Task
Every record below is to be repeated exactly, with the pictures left out.

[Page images and extracted text]
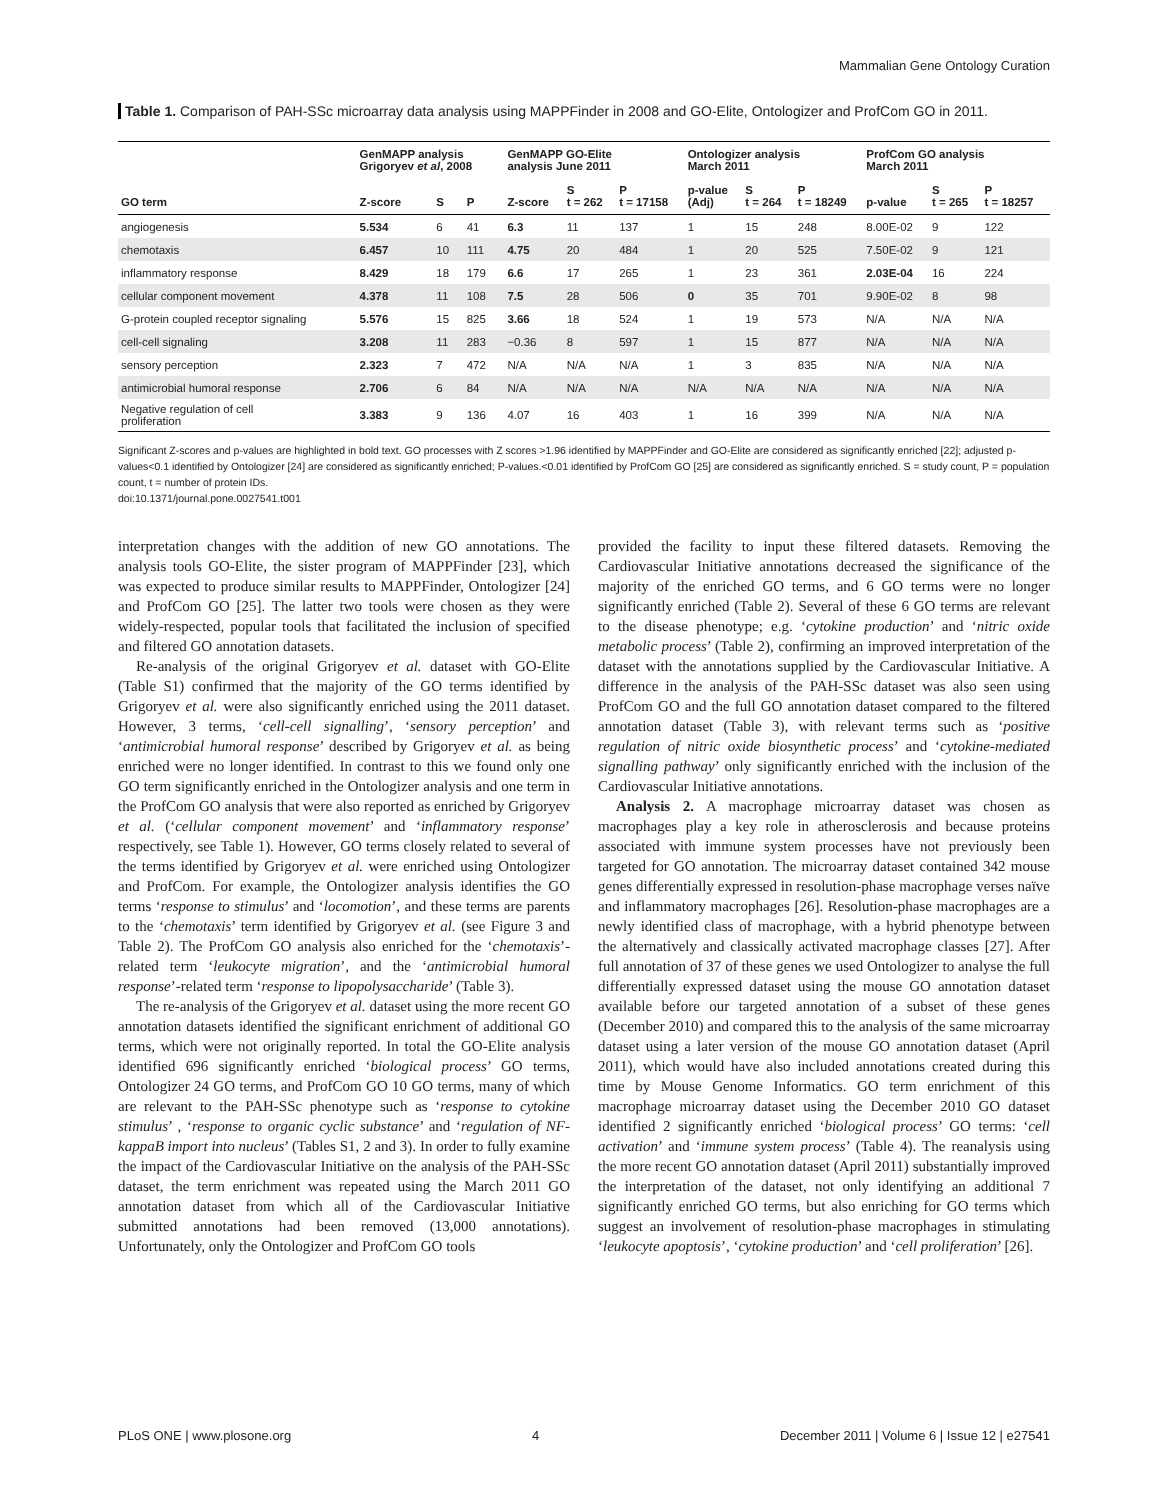Mammalian Gene Ontology Curation
Table 1. Comparison of PAH-SSc microarray data analysis using MAPPFinder in 2008 and GO-Elite, Ontologizer and ProfCom GO in 2011.
| | GenMAPP analysis Grigoryev et al , 2008 | | | GenMAPP GO-Elite analysis June 2011 | | | Ontologizer analysis March 2011 | | | ProfCom GO analysis March 2011 | | |
| --- | --- | --- | --- | --- | --- | --- | --- | --- | --- | --- | --- | --- |
| GO term | Z-score | S | P | Z-score | S t = 262 | P t = 17158 | p-value (Adj) | S t = 264 | P t = 18249 | p-value | S t = 265 | P t = 18257 |
| angiogenesis | 5.534 | 6 | 41 | 6.3 | 11 | 137 | 1 | 15 | 248 | 8.00E-02 | 9 | 122 |
| chemotaxis | 6.457 | 10 | 111 | 4.75 | 20 | 484 | 1 | 20 | 525 | 7.50E-02 | 9 | 121 |
| inflammatory response | 8.429 | 18 | 179 | 6.6 | 17 | 265 | 1 | 23 | 361 | 2.03E-04 | 16 | 224 |
| cellular component movement | 4.378 | 11 | 108 | 7.5 | 28 | 506 | 0 | 35 | 701 | 9.90E-02 | 8 | 98 |
| G-protein coupled receptor signaling | 5.576 | 15 | 825 | 3.66 | 18 | 524 | 1 | 19 | 573 | N/A | N/A | N/A |
| cell-cell signaling | 3.208 | 11 | 283 | −0.36 | 8 | 597 | 1 | 15 | 877 | N/A | N/A | N/A |
| sensory perception | 2.323 | 7 | 472 | N/A | N/A | N/A | 1 | 3 | 835 | N/A | N/A | N/A |
| antimicrobial humoral response | 2.706 | 6 | 84 | N/A | N/A | N/A | N/A | N/A | N/A | N/A | N/A | N/A |
| Negative regulation of cell proliferation | 3.383 | 9 | 136 | 4.07 | 16 | 403 | 1 | 16 | 399 | N/A | N/A | N/A |
Significant Z-scores and p-values are highlighted in bold text. GO processes with Z scores >1.96 identified by MAPPFinder and GO-Elite are considered as significantly enriched [22]; adjusted p-values<0.1 identified by Ontologizer [24] are considered as significantly enriched; P-values.<0.01 identified by ProfCom GO [25] are considered as significantly enriched. S = study count, P = population count, t = number of protein IDs.
doi:10.1371/journal.pone.0027541.t001
interpretation changes with the addition of new GO annotations. The analysis tools GO-Elite, the sister program of MAPPFinder [23], which was expected to produce similar results to MAPPFinder, Ontologizer [24] and ProfCom GO [25]. The latter two tools were chosen as they were widely-respected, popular tools that facilitated the inclusion of specified and filtered GO annotation datasets.
Re-analysis of the original Grigoryev et al. dataset with GO-Elite (Table S1) confirmed that the majority of the GO terms identified by Grigoryev et al. were also significantly enriched using the 2011 dataset. However, 3 terms, ‘cell-cell signalling’, ‘sensory perception’ and ‘antimicrobial humoral response’ described by Grigoryev et al. as being enriched were no longer identified. In contrast to this we found only one GO term significantly enriched in the Ontologizer analysis and one term in the ProfCom GO analysis that were also reported as enriched by Grigoryev et al. (‘cellular component movement’ and ‘inflammatory response’ respectively, see Table 1). However, GO terms closely related to several of the terms identified by Grigoryev et al. were enriched using Ontologizer and ProfCom. For example, the Ontologizer analysis identifies the GO terms ‘response to stimulus’ and ‘locomotion’, and these terms are parents to the ‘chemotaxis’ term identified by Grigoryev et al. (see Figure 3 and Table 2). The ProfCom GO analysis also enriched for the ‘chemotaxis’-related term ‘leukocyte migration’, and the ‘antimicrobial humoral response’-related term ‘response to lipopolysaccharide’ (Table 3).
The re-analysis of the Grigoryev et al. dataset using the more recent GO annotation datasets identified the significant enrichment of additional GO terms, which were not originally reported. In total the GO-Elite analysis identified 696 significantly enriched ‘biological process’ GO terms, Ontologizer 24 GO terms, and ProfCom GO 10 GO terms, many of which are relevant to the PAH-SSc phenotype such as ‘response to cytokine stimulus’ , ‘response to organic cyclic substance’ and ‘regulation of NF-kappaB import into nucleus’ (Tables S1, 2 and 3). In order to fully examine the impact of the Cardiovascular Initiative on the analysis of the PAH-SSc dataset, the term enrichment was repeated using the March 2011 GO annotation dataset from which all of the Cardiovascular Initiative submitted annotations had been removed (13,000 annotations). Unfortunately, only the Ontologizer and ProfCom GO tools
provided the facility to input these filtered datasets. Removing the Cardiovascular Initiative annotations decreased the significance of the majority of the enriched GO terms, and 6 GO terms were no longer significantly enriched (Table 2). Several of these 6 GO terms are relevant to the disease phenotype; e.g. ‘cytokine production’ and ‘nitric oxide metabolic process’ (Table 2), confirming an improved interpretation of the dataset with the annotations supplied by the Cardiovascular Initiative. A difference in the analysis of the PAH-SSc dataset was also seen using ProfCom GO and the full GO annotation dataset compared to the filtered annotation dataset (Table 3), with relevant terms such as ‘positive regulation of nitric oxide biosynthetic process’ and ‘cytokine-mediated signalling pathway’ only significantly enriched with the inclusion of the Cardiovascular Initiative annotations.
Analysis 2. A macrophage microarray dataset was chosen as macrophages play a key role in atherosclerosis and because proteins associated with immune system processes have not previously been targeted for GO annotation. The microarray dataset contained 342 mouse genes differentially expressed in resolution-phase macrophage verses naïve and inflammatory macrophages [26]. Resolution-phase macrophages are a newly identified class of macrophage, with a hybrid phenotype between the alternatively and classically activated macrophage classes [27]. After full annotation of 37 of these genes we used Ontologizer to analyse the full differentially expressed dataset using the mouse GO annotation dataset available before our targeted annotation of a subset of these genes (December 2010) and compared this to the analysis of the same microarray dataset using a later version of the mouse GO annotation dataset (April 2011), which would have also included annotations created during this time by Mouse Genome Informatics. GO term enrichment of this macrophage microarray dataset using the December 2010 GO dataset identified 2 significantly enriched ‘biological process’ GO terms: ‘cell activation’ and ‘immune system process’ (Table 4). The reanalysis using the more recent GO annotation dataset (April 2011) substantially improved the interpretation of the dataset, not only identifying an additional 7 significantly enriched GO terms, but also enriching for GO terms which suggest an involvement of resolution-phase macrophages in stimulating ‘leukocyte apoptosis’, ‘cytokine production’ and ‘cell proliferation’ [26].
PLoS ONE | www.plosone.org 4 December 2011 | Volume 6 | Issue 12 | e27541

Answer area
Mammalian Gene Ontology Curation
Table 1. Comparison of PAH-SSc microarray data analysis using MAPPFinder in 2008 and GO-Elite, Ontologizer and ProfCom GO in 2011.
| | GenMAPP analysis Grigoryev et al , 2008 | | | GenMAPP GO-Elite analysis June 2011 | | | Ontologizer analysis March 2011 | | | ProfCom GO analysis March 2011 | | |
| --- | --- | --- | --- | --- | --- | --- | --- | --- | --- | --- | --- | --- |
| GO term | Z-score | S | P | Z-score | S t = 262 | P t = 17158 | p-value (Adj) | S t = 264 | P t = 18249 | p-value | S t = 265 | P t = 18257 |
| angiogenesis | 5.534 | 6 | 41 | 6.3 | 11 | 137 | 1 | 15 | 248 | 8.00E-02 | 9 | 122 |
| chemotaxis | 6.457 | 10 | 111 | 4.75 | 20 | 484 | 1 | 20 | 525 | 7.50E-02 | 9 | 121 |
| inflammatory response | 8.429 | 18 | 179 | 6.6 | 17 | 265 | 1 | 23 | 361 | 2.03E-04 | 16 | 224 |
| cellular component movement | 4.378 | 11 | 108 | 7.5 | 28 | 506 | 0 | 35 | 701 | 9.90E-02 | 8 | 98 |
| G-protein coupled receptor signaling | 5.576 | 15 | 825 | 3.66 | 18 | 524 | 1 | 19 | 573 | N/A | N/A | N/A |
| cell-cell signaling | 3.208 | 11 | 283 | −0.36 | 8 | 597 | 1 | 15 | 877 | N/A | N/A | N/A |
| sensory perception | 2.323 | 7 | 472 | N/A | N/A | N/A | 1 | 3 | 835 | N/A | N/A | N/A |
| antimicrobial humoral response | 2.706 | 6 | 84 | N/A | N/A | N/A | N/A | N/A | N/A | N/A | N/A | N/A |
| Negative regulation of cell proliferation | 3.383 | 9 | 136 | 4.07 | 16 | 403 | 1 | 16 | 399 | N/A | N/A | N/A |
Significant Z-scores and p-values are highlighted in bold text. GO processes with Z scores >1.96 identified by MAPPFinder and GO-Elite are considered as significantly enriched [22]; adjusted p-values<0.1 identified by Ontologizer [24] are considered as significantly enriched; P-values.<0.01 identified by ProfCom GO [25] are considered as significantly enriched. S = study count, P = population count, t = number of protein IDs.
doi:10.1371/journal.pone.0027541.t001
interpretation changes with the addition of new GO annotations. The analysis tools GO-Elite, the sister program of MAPPFinder [23], which was expected to produce similar results to MAPPFinder, Ontologizer [24] and ProfCom GO [25]. The latter two tools were chosen as they were widely-respected, popular tools that facilitated the inclusion of specified and filtered GO annotation datasets.
Re-analysis of the original Grigoryev et al. dataset with GO-Elite (Table S1) confirmed that the majority of the GO terms identified by Grigoryev et al. were also significantly enriched using the 2011 dataset. However, 3 terms, ‘cell-cell signalling’, ‘sensory perception’ and ‘antimicrobial humoral response’ described by Grigoryev et al. as being enriched were no longer identified. In contrast to this we found only one GO term significantly enriched in the Ontologizer analysis and one term in the ProfCom GO analysis that were also reported as enriched by Grigoryev et al. (‘cellular component movement’ and ‘inflammatory response’ respectively, see Table 1). However, GO terms closely related to several of the terms identified by Grigoryev et al. were enriched using Ontologizer and ProfCom. For example, the Ontologizer analysis identifies the GO terms ‘response to stimulus’ and ‘locomotion’, and these terms are parents to the ‘chemotaxis’ term identified by Grigoryev et al. (see Figure 3 and Table 2). The ProfCom GO analysis also enriched for the ‘chemotaxis’-related term ‘leukocyte migration’, and the ‘antimicrobial humoral response’-related term ‘response to lipopolysaccharide’ (Table 3).
The re-analysis of the Grigoryev et al. dataset using the more recent GO annotation datasets identified the significant enrichment of additional GO terms, which were not originally reported. In total the GO-Elite analysis identified 696 significantly enriched ‘biological process’ GO terms, Ontologizer 24 GO terms, and ProfCom GO 10 GO terms, many of which are relevant to the PAH-SSc phenotype such as ‘response to cytokine stimulus’ , ‘response to organic cyclic substance’ and ‘regulation of NF-kappaB import into nucleus’ (Tables S1, 2 and 3). In order to fully examine the impact of the Cardiovascular Initiative on the analysis of the PAH-SSc dataset, the term enrichment was repeated using the March 2011 GO annotation dataset from which all of the Cardiovascular Initiative submitted annotations had been removed (13,000 annotations). Unfortunately, only the Ontologizer and ProfCom GO tools
provided the facility to input these filtered datasets. Removing the Cardiovascular Initiative annotations decreased the significance of the majority of the enriched GO terms, and 6 GO terms were no longer significantly enriched (Table 2). Several of these 6 GO terms are relevant to the disease phenotype; e.g. ‘cytokine production’ and ‘nitric oxide metabolic process’ (Table 2), confirming an improved interpretation of the dataset with the annotations supplied by the Cardiovascular Initiative. A difference in the analysis of the PAH-SSc dataset was also seen using ProfCom GO and the full GO annotation dataset compared to the filtered annotation dataset (Table 3), with relevant terms such as ‘positive regulation of nitric oxide biosynthetic process’ and ‘cytokine-mediated signalling pathway’ only significantly enriched with the inclusion of the Cardiovascular Initiative annotations.
Analysis 2. A macrophage microarray dataset was chosen as macrophages play a key role in atherosclerosis and because proteins associated with immune system processes have not previously been targeted for GO annotation. The microarray dataset contained 342 mouse genes differentially expressed in resolution-phase macrophage verses naïve and inflammatory macrophages [26]. Resolution-phase macrophages are a newly identified class of macrophage, with a hybrid phenotype between the alternatively and classically activated macrophage classes [27]. After full annotation of 37 of these genes we used Ontologizer to analyse the full differentially expressed dataset using the mouse GO annotation dataset available before our targeted annotation of a subset of these genes (December 2010) and compared this to the analysis of the same microarray dataset using a later version of the mouse GO annotation dataset (April 2011), which would have also included annotations created during this time by Mouse Genome Informatics. GO term enrichment of this macrophage microarray dataset using the December 2010 GO dataset identified 2 significantly enriched ‘biological process’ GO terms: ‘cell activation’ and ‘immune system process’ (Table 4). The reanalysis using the more recent GO annotation dataset (April 2011) substantially improved the interpretation of the dataset, not only identifying an additional 7 significantly enriched GO terms, but also enriching for GO terms which suggest an involvement of resolution-phase macrophages in stimulating ‘leukocyte apoptosis’, ‘cytokine production’ and ‘cell proliferation’ [26].
PLoS ONE | www.plosone.org 4 December 2011 | Volume 6 | Issue 12 | e27541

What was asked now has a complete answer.